= Salvatore Martirano =

American composer (1927–1995)

Salvatore Giovanni Martirano (January 12, 1927 – November 17, 1995) was an American composer of contemporary classical music. Born in Yonkers, New York, he taught for many years at the University of Illinois. He also worked in electronic music and invented electronic musical instruments.

==Professional background==
Born in Yonkers, New York, Martirano received his undergraduate degree in 1951 from Oberlin College, where he studied composition with Herbert Elwell. A year later he completed his master's degree in composition at the Eastman School of Music, where he studied with Bernard Rogers.
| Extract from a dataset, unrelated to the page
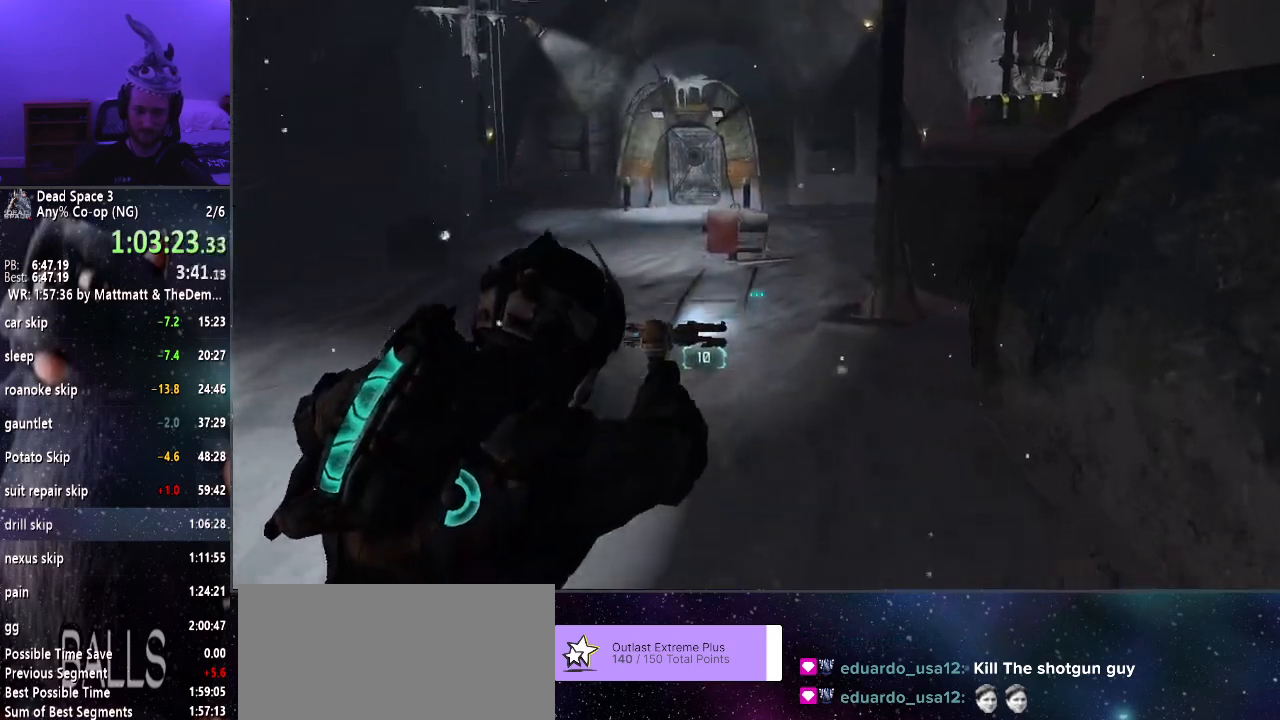
{"keys": ["shift", "w"], "mouse": ["right"], "events": [[316, "f", "down"], [416, "f", "up"]]}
He then pursued further studies in Florence, Italy with Luigi Dallapiccola from 1952 through 1954.

Martirano worked in Italy from 1956 to 1959, when he was a resident fellow at the American Academy.

Between 1959 and 1964, Martirano received commissions, awards, and fellowships from the Guggenheim, Ford, Koussevitzky, and Fromm Foundations, as well as from the American Academy of Arts and Letters and Brandeis University.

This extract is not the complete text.